What can I say? I am back at work and hating every moment of it. My first day back was rough to say the least and still at three days into this new transition, it takes every ounce of me not to walk out.
On Tuesday we did our newly practiced routine of waking up and being dropped off early. JC did well and Eden, well she pouts at me when I leave her. It kills me. As I shut the door to the nursery, I cry every time. I slowly make my way to my car and I lose it. While driving I give my self a pep talk reminding me I have to work for my family and it is for the best. But honestly, I can't believe my own line of bull shit I'm telling myself. Everyday I have walked into work full of tears.
My first day back I sat there and cried while my boss updated me on some changes. My tears slowly dried up but the pain in my heart grew worse. While I was gone on maternity leave, decisions were made to change where I worked in my clinic, which included dissolving my wound clinic. My pride and joy of work...gone.
My reasons for staying at my job are now gone and now I am stuck working while my babies sit in someone else's care all day. I hate it. No words are going to convince me other wise, I hate it. JC spends 11 hours in the care of others, while Eden spends about 9. I can't say it enough... It is killing me to have them gone for so long. All my time spent with them is so very rushed and not how I imagined my children's' lives. I can't even begin to think about having other people see my daughter roll or crawl for the first time either, it makes me ill.
Everyday I leave them and I rush to pick them up. Of course I am used to leaving JC, but I am having huge separation issues with the baby. When I pick her up she is usually in a different outfit because of an accident and she no longer smells like my baby. Don't even get me started on the fact that she has her first diaper rash. This infuriates me and makes my heart hurt that she isn't getting cared for as well as she does with me. It makes me sick.

·····

- [Required action 1]:
Rewrite the part of the post about returning to work that begins at the words "My first day back I" and stops after "makes me ill.", replacing "boss" with "supervisor".
- [Required action 2]:
Write the next part of the post about returning to work after maternity leave, picking up after its final sentence.

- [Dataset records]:
·····

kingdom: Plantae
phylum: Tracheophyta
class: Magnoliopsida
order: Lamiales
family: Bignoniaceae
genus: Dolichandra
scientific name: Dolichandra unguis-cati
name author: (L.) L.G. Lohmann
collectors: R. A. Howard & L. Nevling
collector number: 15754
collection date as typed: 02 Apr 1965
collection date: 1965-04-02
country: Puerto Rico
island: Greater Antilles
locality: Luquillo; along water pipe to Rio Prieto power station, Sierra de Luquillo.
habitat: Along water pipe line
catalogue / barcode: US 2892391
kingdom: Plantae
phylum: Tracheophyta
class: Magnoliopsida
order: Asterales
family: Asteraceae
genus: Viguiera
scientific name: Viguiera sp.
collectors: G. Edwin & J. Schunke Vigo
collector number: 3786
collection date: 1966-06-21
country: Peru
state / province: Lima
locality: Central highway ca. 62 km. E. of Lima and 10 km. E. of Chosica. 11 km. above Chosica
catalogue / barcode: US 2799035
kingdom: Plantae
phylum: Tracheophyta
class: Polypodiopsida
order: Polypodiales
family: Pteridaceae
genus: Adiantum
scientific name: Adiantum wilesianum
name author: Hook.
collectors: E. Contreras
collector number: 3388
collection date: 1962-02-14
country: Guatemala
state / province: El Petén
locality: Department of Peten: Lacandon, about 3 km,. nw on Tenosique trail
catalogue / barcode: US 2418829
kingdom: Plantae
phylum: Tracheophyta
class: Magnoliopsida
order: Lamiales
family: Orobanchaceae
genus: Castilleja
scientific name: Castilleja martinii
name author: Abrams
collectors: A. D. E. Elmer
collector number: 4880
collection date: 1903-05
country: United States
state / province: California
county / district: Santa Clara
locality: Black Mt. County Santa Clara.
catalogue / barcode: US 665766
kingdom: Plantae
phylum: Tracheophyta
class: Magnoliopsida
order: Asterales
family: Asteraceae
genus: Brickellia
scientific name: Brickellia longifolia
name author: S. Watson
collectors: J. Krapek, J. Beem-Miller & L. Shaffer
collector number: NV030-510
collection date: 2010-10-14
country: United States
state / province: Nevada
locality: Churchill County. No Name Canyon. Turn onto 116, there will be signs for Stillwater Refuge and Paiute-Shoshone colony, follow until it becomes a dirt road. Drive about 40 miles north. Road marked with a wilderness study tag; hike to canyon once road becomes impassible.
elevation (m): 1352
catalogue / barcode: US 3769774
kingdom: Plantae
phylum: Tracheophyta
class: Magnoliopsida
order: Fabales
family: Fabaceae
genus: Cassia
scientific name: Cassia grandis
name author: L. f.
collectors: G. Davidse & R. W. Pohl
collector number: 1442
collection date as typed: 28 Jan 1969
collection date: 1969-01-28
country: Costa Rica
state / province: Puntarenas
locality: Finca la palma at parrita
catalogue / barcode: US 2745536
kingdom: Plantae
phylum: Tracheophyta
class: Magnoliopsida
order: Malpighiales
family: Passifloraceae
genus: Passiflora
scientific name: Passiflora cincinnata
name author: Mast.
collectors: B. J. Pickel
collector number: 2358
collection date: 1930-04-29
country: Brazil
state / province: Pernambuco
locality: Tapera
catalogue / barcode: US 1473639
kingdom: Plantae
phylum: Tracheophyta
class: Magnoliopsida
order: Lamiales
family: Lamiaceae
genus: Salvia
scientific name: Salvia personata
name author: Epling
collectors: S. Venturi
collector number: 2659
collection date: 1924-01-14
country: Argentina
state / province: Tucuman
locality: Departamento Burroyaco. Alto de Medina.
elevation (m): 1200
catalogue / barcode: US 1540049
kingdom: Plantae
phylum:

·····

- [Response box 1]:
My first day back I sat there and cried while my supervisor updated me on some changes. My tears slowly dried up but the pain in my heart grew worse. While I was gone on maternity leave, decisions were made to change where I worked in my clinic, which included dissolving my wound clinic. My pride and joy of work...gone.
My reasons for staying at my job are now gone and now I am stuck working while my babies sit in someone else's care all day. I hate it. No words are going to convince me other wise, I hate it. JC spends 11 hours in the care of others, while Eden spends about 9. I can't say it enough... It is killing me to have them gone for so long. All my time spent with them is so very rushed and not how I imagined my children's' lives. I can't even begin to think about having other people see my daughter roll or crawl for the first time either, it makes me ill.

- [Response box 2]:
My stomach turns at night about how I have to be the mother that does nothing in the morning but rush to leave them. You see I work in a very militant environment and one minute late is a tardy. There is no give and take or flexibility to be had. If you are late enough times, you get written up. Then you are pretty much labeled as a problem and they have no issues in making your time there miserable.
In a nutshell, I work in hell. It makes me a nervous, anxiety filled person and it was SO.NICE. to get rid of that feeling while I was off. I felt normal and at ease for the first time in 6 years. I know people are thinking "grow up and work", but it goes way deeper than that.
JC was verbally and emotionally abused while at a very, highly recommended daycare and he still, at 9, can remember it. Daycare with him was a struggle and it leaves an awful taste in my mouth, knowing it could happen to my other baby. So going back to work, simply isn't easy for me. I thought when I was pregnant it would be, but it is not.
Now, I must go pump. That sucks too.